Recorded data:
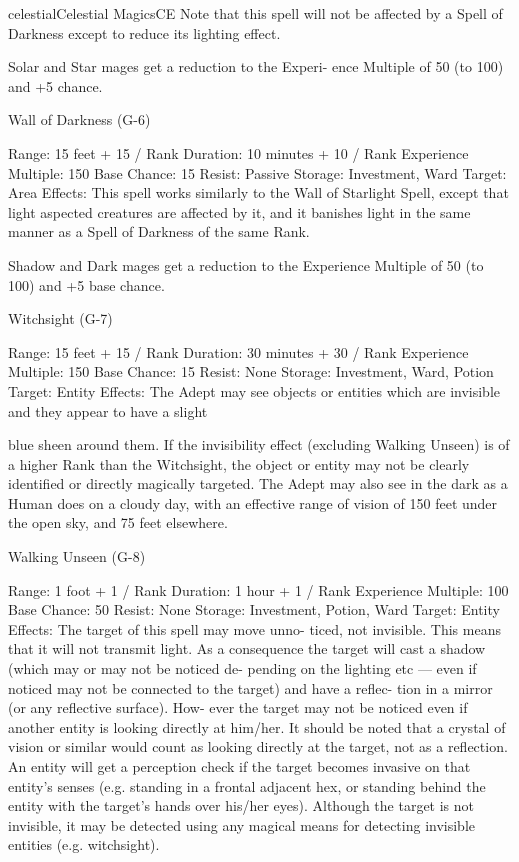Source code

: \begin{College}[1.3]{celestial}{Celestial Magics}{CE}
Note  that this  spell  will  not  be  affected  by  a  Spell 
of Darkness except to reduce its lighting effect. 

Solar and Star mages get a reduction to the Experi-
ence  Multiple  of  50  (to  100)  and  +5%
chance. 

Wall of Darkness (G-6) 

Range: 15 feet + 15 / Rank 
Duration: 10 minutes + 10 / Rank 
Experience Multiple: 150 
Base Chance: 15%
Resist: Passive 
Storage: Investment, Ward 
Target: Area 
Effects:  This  spell  works  similarly  to  the  Wall  of 
Starlight Spell, except that light aspected creatures 
are affected by it, and it banishes light in the same 
manner as a Spell of Darkness of the same Rank. 

Shadow  and  Dark  mages  get  a  reduction  to  the 
Experience  Multiple  of  50  (to  100)  and  +5%
base chance. 

Witchsight (G-7) 

Range: 15 feet + 15 / Rank 
Duration: 30 minutes + 30 / Rank 
Experience Multiple: 150 
Base Chance: 15%
Resist: None 
Storage: Investment, Ward, Potion 
Target: Entity 
Effects:  The  Adept  may  see  objects  or  entities 
which are invisible and they appear to have a slight 

blue  sheen  around  them.  If  the  invisibility  effect 
(excluding  Walking  Unseen)  is  of  a  higher  Rank 
than the Witchsight, the object or entity may not be 
clearly  identified  or  directly  magically  targeted. 
The  Adept  may  also  see  in  the  dark  as  a  Human 
does  on  a  cloudy  day,  with  an  effective  range  of 
vision of 150 feet under the open sky, and 75 feet 
elsewhere. 

Walking Unseen (G-8) 

Range: 1 foot + 1 / Rank 
Duration: 1 hour + 1 / Rank 
Experience Multiple: 100 
Base Chance: 50%
Resist: None 
Storage: Investment, Potion, Ward 
Target: Entity 
Effects:  The  target  of  this  spell  may  move  unno-
ticed,  not  invisible.  This  means  that  it  will  not 
transmit light. As a consequence the target will cast 
a  shadow  (which  may  or  may  not  be  noticed  de-
pending on the lighting etc — even if noticed may 
not  be  connected  to  the  target)  and  have  a  reflec-
tion  in  a  mirror  (or  any  reflective  surface).  How-
ever  the  target  may  not be noticed  even  if  another 
entity  is  looking  directly  at  him/her.  It  should  be 
noted  that  a  crystal  of  vision  or  similar  would 
count  as  looking  directly  at  the  target,  not  as  a 
reflection.  An  entity  will  get  a  perception check if 
the target becomes invasive on that entity’s senses 
(e.g. standing in a frontal adjacent hex, or standing 
behind  the  entity  with  the  target’s  hands  over 
his/her eyes). Although the target is not invisible, it 
may  be  detected  using  any  magical  means  for 
detecting invisible entities (e.g. witchsight). 


\end{College}
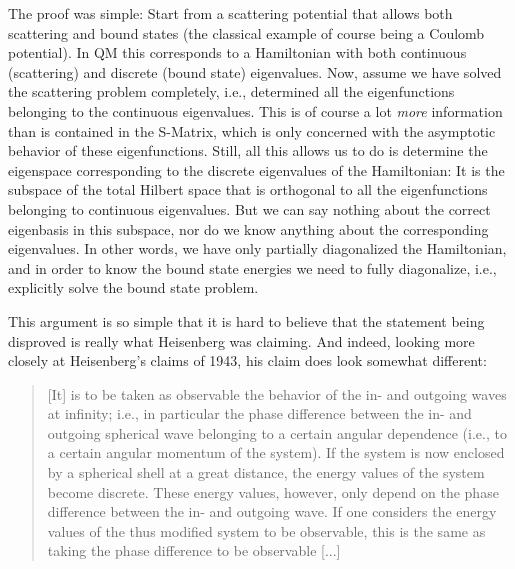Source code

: \documentclass[12pt,a4paper]{article}
\begin{document}
The proof was simple: Start from a scattering potential that allows both scattering and bound states (the classical example of course being a Coulomb potential). In QM this corresponds to a Hamiltonian with both continuous (scattering) and discrete (bound state) eigenvalues. Now, assume we have solved the scattering problem completely, i.e., determined all the eigenfunctions belonging to the continuous eigenvalues. This is of course a lot \emph{more} information than is contained in the S-Matrix, which is only concerned with the asymptotic behavior of these eigenfunctions. Still, all  this allows us to do is determine the eigenspace corresponding to the discrete eigenvalues of the Hamiltonian: It is the subspace of the total Hilbert space that is orthogonal to all the eigenfunctions belonging to continuous eigenvalues. But we can say nothing about the correct eigenbasis in this subspace, nor do we know anything about the corresponding eigenvalues. In other words, we have only partially diagonalized the Hamiltonian, and in order to know the bound state energies we need to fully diagonalize, i.e., explicitly solve the bound state problem. 

This argument is so simple that it is hard to believe that the statement being disproved is really what Heisenberg was claiming. And indeed, looking more closely at Heisenberg's claims of 1943, his claim does look somewhat different:

\begin{quote}
[It] is to be taken as observable the behavior of the in- and outgoing waves at infinity; i.e., in particular the phase difference between the in- and outgoing spherical wave belonging to a certain angular dependence (i.e., to a certain angular momentum of the system). If the system is now enclosed by a spherical shell at a great distance, the energy values of the system become discrete. These energy values, however, only depend on the phase difference between the in- and outgoing wave. If one considers the energy values of the thus modified system to be observable, this is the same as taking the phase difference to be observable [...]
\end{quote}
\end{document}
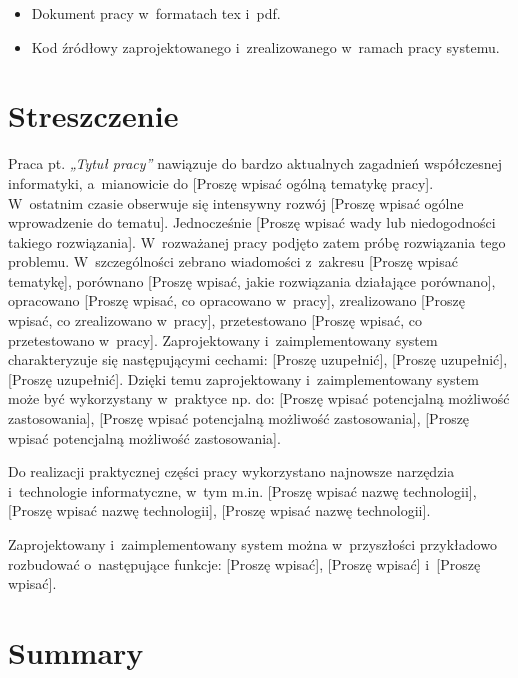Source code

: \documentclass{PracaDyplomowa-Szablon}
\begin{document}
\begin{itemize}
\item Dokument pracy w~formatach tex i~pdf.

\item Kod źródłowy zaprojektowanego i~zrealizowanego w~ramach pracy systemu.
\end{itemize}

\listoffigures
{}

\listoftables
{}

\lstlistoflistings
{}

\chapter*{Streszczenie}

Praca pt. \textit{„Tytuł pracy”} nawiązuje do bardzo aktualnych zagadnień współczesnej informatyki, a~mianowicie do [Proszę wpisać ogólną tematykę pracy]. W~ostatnim czasie obserwuje się intensywny rozwój [Proszę wpisać ogólne wprowadzenie do tematu]. Jednocześnie [Proszę wpisać wady lub niedogodności takiego rozwiązania]. W~rozważanej pracy podjęto zatem próbę rozwiązania tego problemu. W~szczególności zebrano wiadomości z~zakresu [Proszę wpisać tematykę], porównano [Proszę wpisać, jakie rozwiązania działające porównano], opracowano [Proszę wpisać, co opracowano w~pracy], zrealizowano [Proszę wpisać, co zrealizowano w~pracy], przetestowano [Proszę wpisać, co przetestowano w~pracy]. Zaprojektowany i~zaimplementowany system charakteryzuje się następującymi cechami: [Proszę uzupełnić], [Proszę uzupełnić], [Proszę uzupełnić]. Dzięki temu zaprojektowany i~zaimplementowany system może być wykorzystany w~praktyce np. do: [Proszę wpisać potencjalną możliwość zastosowania], [Proszę wpisać potencjalną możliwość zastosowania], [Proszę wpisać potencjalną możliwość zastosowania].

Do realizacji praktycznej części pracy wykorzystano najnowsze narzędzia i~technologie informatyczne, w~tym m.in. [Proszę wpisać nazwę technologii], [Proszę wpisać nazwę technologii], [Proszę wpisać nazwę technologii].

Zaprojektowany i~zaimplementowany system można w~przyszłości przykładowo rozbudować o~następujące funkcje: [Proszę wpisać], [Proszę wpisać] i~[Proszę wpisać].

\chapter*{Summary}
\end{document}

# PROBLEM TO WORK ON
Report every line in the data that holds "lighting", copying each one.

# PROBLEM SOLUTION
of Darkness except to reduce its lighting effect. 
pending on the lighting etc — even if noticed may 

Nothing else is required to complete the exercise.